Task prompt: Please return all of the data below line for line, with no changes.

[Dataset excerpts]
━━━━━━━━━━━━━━━━━━━━━━━━━━━━━━
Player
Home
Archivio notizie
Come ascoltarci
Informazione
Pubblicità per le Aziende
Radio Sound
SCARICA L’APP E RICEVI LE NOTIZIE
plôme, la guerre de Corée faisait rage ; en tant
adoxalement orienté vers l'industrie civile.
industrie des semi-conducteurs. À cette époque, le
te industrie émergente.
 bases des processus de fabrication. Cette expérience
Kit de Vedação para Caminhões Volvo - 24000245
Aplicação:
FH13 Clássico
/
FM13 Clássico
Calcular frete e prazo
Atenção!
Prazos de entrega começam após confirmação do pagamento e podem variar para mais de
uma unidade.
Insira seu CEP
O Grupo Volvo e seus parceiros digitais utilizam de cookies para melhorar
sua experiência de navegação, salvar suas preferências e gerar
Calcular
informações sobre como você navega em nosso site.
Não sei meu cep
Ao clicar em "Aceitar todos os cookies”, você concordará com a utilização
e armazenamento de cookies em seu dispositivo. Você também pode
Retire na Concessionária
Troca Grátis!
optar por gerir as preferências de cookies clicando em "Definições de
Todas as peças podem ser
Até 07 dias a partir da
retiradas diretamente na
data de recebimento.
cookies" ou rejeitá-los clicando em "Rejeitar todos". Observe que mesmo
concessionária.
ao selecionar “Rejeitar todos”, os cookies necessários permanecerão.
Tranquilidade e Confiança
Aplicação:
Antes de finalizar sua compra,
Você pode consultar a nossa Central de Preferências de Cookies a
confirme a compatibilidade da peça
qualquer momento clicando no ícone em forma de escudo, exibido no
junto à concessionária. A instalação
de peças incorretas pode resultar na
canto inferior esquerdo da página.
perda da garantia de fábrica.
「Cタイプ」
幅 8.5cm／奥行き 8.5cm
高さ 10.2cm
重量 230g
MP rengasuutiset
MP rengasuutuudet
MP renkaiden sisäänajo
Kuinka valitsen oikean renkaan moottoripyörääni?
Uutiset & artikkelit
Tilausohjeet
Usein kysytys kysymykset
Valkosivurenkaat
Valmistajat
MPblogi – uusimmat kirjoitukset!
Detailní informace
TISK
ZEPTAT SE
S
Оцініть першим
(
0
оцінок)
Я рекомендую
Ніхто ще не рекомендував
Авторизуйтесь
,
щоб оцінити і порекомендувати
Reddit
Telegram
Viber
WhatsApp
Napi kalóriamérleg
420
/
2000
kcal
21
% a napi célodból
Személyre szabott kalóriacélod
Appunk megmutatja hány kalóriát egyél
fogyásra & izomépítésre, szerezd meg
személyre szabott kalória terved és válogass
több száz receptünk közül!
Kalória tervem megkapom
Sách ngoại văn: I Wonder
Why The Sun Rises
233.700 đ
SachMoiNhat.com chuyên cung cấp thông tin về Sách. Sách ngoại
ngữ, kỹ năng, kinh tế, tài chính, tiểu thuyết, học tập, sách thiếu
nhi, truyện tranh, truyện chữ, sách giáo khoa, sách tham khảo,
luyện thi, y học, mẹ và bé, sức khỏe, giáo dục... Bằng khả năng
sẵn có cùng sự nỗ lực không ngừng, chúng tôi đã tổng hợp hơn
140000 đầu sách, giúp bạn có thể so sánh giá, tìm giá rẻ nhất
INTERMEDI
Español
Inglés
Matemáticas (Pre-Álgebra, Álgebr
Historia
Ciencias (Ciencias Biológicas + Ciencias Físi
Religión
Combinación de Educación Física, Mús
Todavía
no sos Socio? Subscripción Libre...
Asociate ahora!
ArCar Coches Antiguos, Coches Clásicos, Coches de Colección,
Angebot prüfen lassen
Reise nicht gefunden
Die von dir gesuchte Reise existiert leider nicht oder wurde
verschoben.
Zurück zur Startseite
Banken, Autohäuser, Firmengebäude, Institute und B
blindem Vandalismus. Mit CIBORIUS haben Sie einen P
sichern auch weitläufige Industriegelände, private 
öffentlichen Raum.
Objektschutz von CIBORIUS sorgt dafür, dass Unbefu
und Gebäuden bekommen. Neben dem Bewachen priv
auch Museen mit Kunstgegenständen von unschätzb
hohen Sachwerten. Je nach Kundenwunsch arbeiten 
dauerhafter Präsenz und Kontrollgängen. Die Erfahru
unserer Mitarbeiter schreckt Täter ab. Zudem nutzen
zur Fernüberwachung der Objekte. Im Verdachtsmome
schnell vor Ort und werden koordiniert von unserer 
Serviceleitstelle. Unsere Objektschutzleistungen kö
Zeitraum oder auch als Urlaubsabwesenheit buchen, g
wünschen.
━━━━━━━━━━━━━━━━━━━━━━━━━━━━━━
Worked solution:
Player
Home
Archivio notizie
Come ascoltarci
Informazione
Pubblicità per le Aziende
Radio Sound
SCARICA L’APP E RICEVI LE NOTIZIE
plôme, la guerre de Corée faisait rage ; en tant
adoxalement orienté vers l'industrie civile.
industrie des semi-conducteurs. À cette époque, le
te industrie émergente.
 bases des processus de fabrication. Cette expérience
Kit de Vedação para Caminhões Volvo - 24000245
Aplicação:
FH13 Clássico
/
FM13 Clássico
Calcular frete e prazo
Atenção!
Prazos de entrega começam após confirmação do pagamento e podem variar para mais de
uma unidade.
Insira seu CEP
O Grupo Volvo e seus parceiros digitais utilizam de cookies para melhorar
sua experiência de navegação, salvar suas preferências e gerar
Calcular
informações sobre como você navega em nosso site.
Não sei meu cep
Ao clicar em "Aceitar todos os cookies”, você concordará com a utilização
e armazenamento de cookies em seu dispositivo. Você também pode
Retire na Concessionária
Troca Grátis!
optar por gerir as preferências de cookies clicando em "Definições de
Todas as peças podem ser
Até 07 dias a partir da
retiradas diretamente na
data de recebimento.
cookies" ou rejeitá-los clicando em "Rejeitar todos". Observe que mesmo
concessionária.
ao selecionar “Rejeitar todos”, os cookies necessários permanecerão.
Tranquilidade e Confiança
Aplicação:
Antes de finalizar sua compra,
Você pode consultar a nossa Central de Preferências de Cookies a
confirme a compatibilidade da peça
qualquer momento clicando no ícone em forma de escudo, exibido no
junto à concessionária. A instalação
de peças incorretas pode resultar na
canto inferior esquerdo da página.
perda da garantia de fábrica.
「Cタイプ」
幅 8.5cm／奥行き 8.5cm
高さ 10.2cm
重量 230g
MP rengasuutiset
MP rengasuutuudet
MP renkaiden sisäänajo
Kuinka valitsen oikean renkaan moottoripyörääni?
Uutiset & artikkelit
Tilausohjeet
Usein kysytys kysymykset
Valkosivurenkaat
Valmistajat
MPblogi – uusimmat kirjoitukset!
Detailní informace
TISK
ZEPTAT SE
S
Оцініть першим
(
0
оцінок)
Я рекомендую
Ніхто ще не рекомендував
Авторизуйтесь
,
щоб оцінити і порекомендувати
Reddit
Telegram
Viber
WhatsApp
Napi kalóriamérleg
420
/
2000
kcal
21
% a napi célodból
Személyre szabott kalóriacélod
Appunk megmutatja hány kalóriát egyél
fogyásra & izomépítésre, szerezd meg
személyre szabott kalória terved és válogass
több száz receptünk közül!
Kalória tervem megkapom
Sách ngoại văn: I Wonder
Why The Sun Rises
233.700 đ
SachMoiNhat.com chuyên cung cấp thông tin về Sách. Sách ngoại
ngữ, kỹ năng, kinh tế, tài chính, tiểu thuyết, học tập, sách thiếu
nhi, truyện tranh, truyện chữ, sách giáo khoa, sách tham khảo,
luyện thi, y học, mẹ và bé, sức khỏe, giáo dục... Bằng khả năng
sẵn có cùng sự nỗ lực không ngừng, chúng tôi đã tổng hợp hơn
140000 đầu sách, giúp bạn có thể so sánh giá, tìm giá rẻ nhất
INTERMEDI
Español
Inglés
Matemáticas (Pre-Álgebra, Álgebr
Historia
Ciencias (Ciencias Biológicas + Ciencias Físi
Religión
Combinación de Educación Física, Mús
Todavía
no sos Socio? Subscripción Libre...
Asociate ahora!
ArCar Coches Antiguos, Coches Clásicos, Coches de Colección,
Angebot prüfen lassen
Reise nicht gefunden
Die von dir gesuchte Reise existiert leider nicht oder wurde
verschoben.
Zurück zur Startseite
Banken, Autohäuser, Firmengebäude, Institute und B
blindem Vandalismus. Mit CIBORIUS haben Sie einen P
sichern auch weitläufige Industriegelände, private 
öffentlichen Raum.
Objektschutz von CIBORIUS sorgt dafür, dass Unbefu
und Gebäuden bekommen. Neben dem Bewachen priv
auch Museen mit Kunstgegenständen von unschätzb
hohen Sachwerten. Je nach Kundenwunsch arbeiten 
dauerhafter Präsenz und Kontrollgängen. Die Erfahru
unserer Mitarbeiter schreckt Täter ab. Zudem nutzen
zur Fernüberwachung der Objekte. Im Verdachtsmome
schnell vor Ort und werden koordiniert von unserer 
Serviceleitstelle. Unsere Objektschutzleistungen kö
Zeitraum oder auch als Urlaubsabwesenheit buchen, g
wünschen.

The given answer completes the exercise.